• WHAT IS REQUIRED:
Beginning with the line where "II. Methodological specifications" appears, repeat every remaining line of the entries exactly, the last line included.

Saved entries:
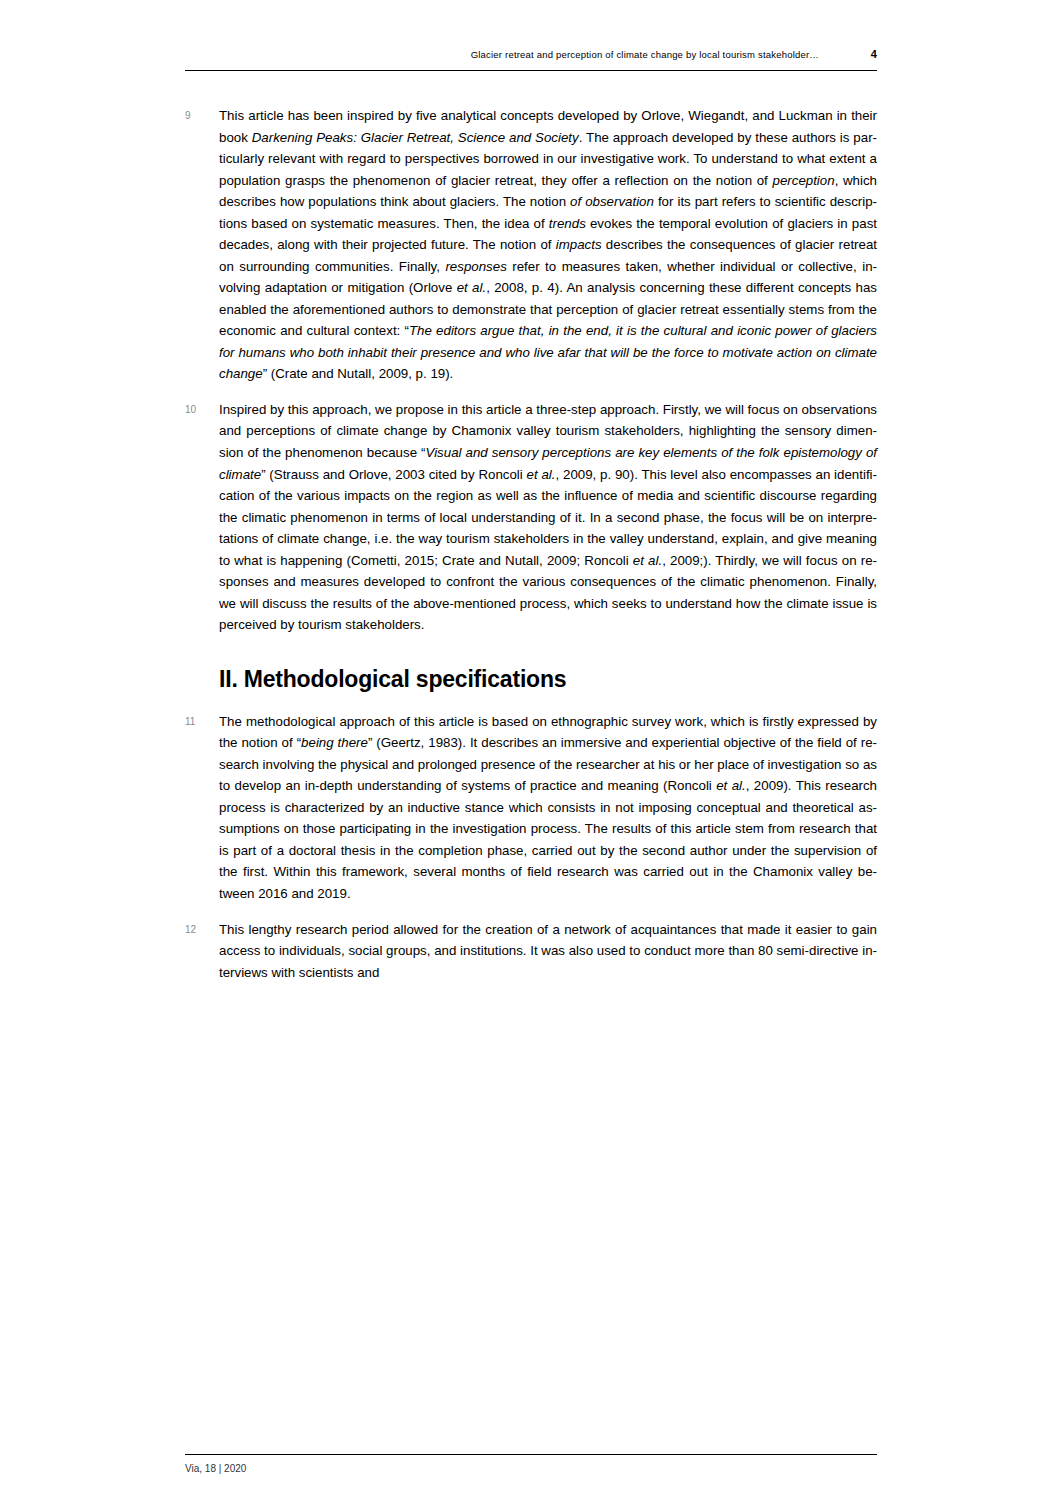Glacier retreat and perception of climate change by local tourism stakeholder…
4
9
This article has been inspired by five analytical concepts developed by Orlove, Wiegandt, and Luckman in their book Darkening Peaks: Glacier Retreat, Science and Society. The approach developed by these authors is particularly relevant with regard to perspectives borrowed in our investigative work. To understand to what extent a population grasps the phenomenon of glacier retreat, they offer a reflection on the notion of perception, which describes how populations think about glaciers. The notion of observation for its part refers to scientific descriptions based on systematic measures. Then, the idea of trends evokes the temporal evolution of glaciers in past decades, along with their projected future. The notion of impacts describes the consequences of glacier retreat on surrounding communities. Finally, responses refer to measures taken, whether individual or collective, involving adaptation or mitigation (Orlove et al., 2008, p. 4). An analysis concerning these different concepts has enabled the aforementioned authors to demonstrate that perception of glacier retreat essentially stems from the economic and cultural context: “The editors argue that, in the end, it is the cultural and iconic power of glaciers for humans who both inhabit their presence and who live afar that will be the force to motivate action on climate change” (Crate and Nutall, 2009, p. 19).
10
Inspired by this approach, we propose in this article a three-step approach. Firstly, we will focus on observations and perceptions of climate change by Chamonix valley tourism stakeholders, highlighting the sensory dimension of the phenomenon because “Visual and sensory perceptions are key elements of the folk epistemology of climate” (Strauss and Orlove, 2003 cited by Roncoli et al., 2009, p. 90). This level also encompasses an identification of the various impacts on the region as well as the influence of media and scientific discourse regarding the climatic phenomenon in terms of local understanding of it. In a second phase, the focus will be on interpretations of climate change, i.e. the way tourism stakeholders in the valley understand, explain, and give meaning to what is happening (Cometti, 2015; Crate and Nutall, 2009; Roncoli et al., 2009;). Thirdly, we will focus on responses and measures developed to confront the various consequences of the climatic phenomenon. Finally, we will discuss the results of the above-mentioned process, which seeks to understand how the climate issue is perceived by tourism stakeholders.
II. Methodological specifications
11
The methodological approach of this article is based on ethnographic survey work, which is firstly expressed by the notion of “being there” (Geertz, 1983). It describes an immersive and experiential objective of the field of research involving the physical and prolonged presence of the researcher at his or her place of investigation so as to develop an in-depth understanding of systems of practice and meaning (Roncoli et al., 2009). This research process is characterized by an inductive stance which consists in not imposing conceptual and theoretical assumptions on those participating in the investigation process. The results of this article stem from research that is part of a doctoral thesis in the completion phase, carried out by the second author under the supervision of the first. Within this framework, several months of field research was carried out in the Chamonix valley between 2016 and 2019.
12
This lengthy research period allowed for the creation of a network of acquaintances that made it easier to gain access to individuals, social groups, and institutions. It was also used to conduct more than 80 semi-directive interviews with scientists and
Via, 18 | 2020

• ANSWER SECTION:
II. Methodological specifications
11
The methodological approach of this article is based on ethnographic survey work, which is firstly expressed by the notion of “being there” (Geertz, 1983). It describes an immersive and experiential objective of the field of research involving the physical and prolonged presence of the researcher at his or her place of investigation so as to develop an in-depth understanding of systems of practice and meaning (Roncoli et al., 2009). This research process is characterized by an inductive stance which consists in not imposing conceptual and theoretical assumptions on those participating in the investigation process. The results of this article stem from research that is part of a doctoral thesis in the completion phase, carried out by the second author under the supervision of the first. Within this framework, several months of field research was carried out in the Chamonix valley between 2016 and 2019.
12
This lengthy research period allowed for the creation of a network of acquaintances that made it easier to gain access to individuals, social groups, and institutions. It was also used to conduct more than 80 semi-directive interviews with scientists and
Via, 18 | 2020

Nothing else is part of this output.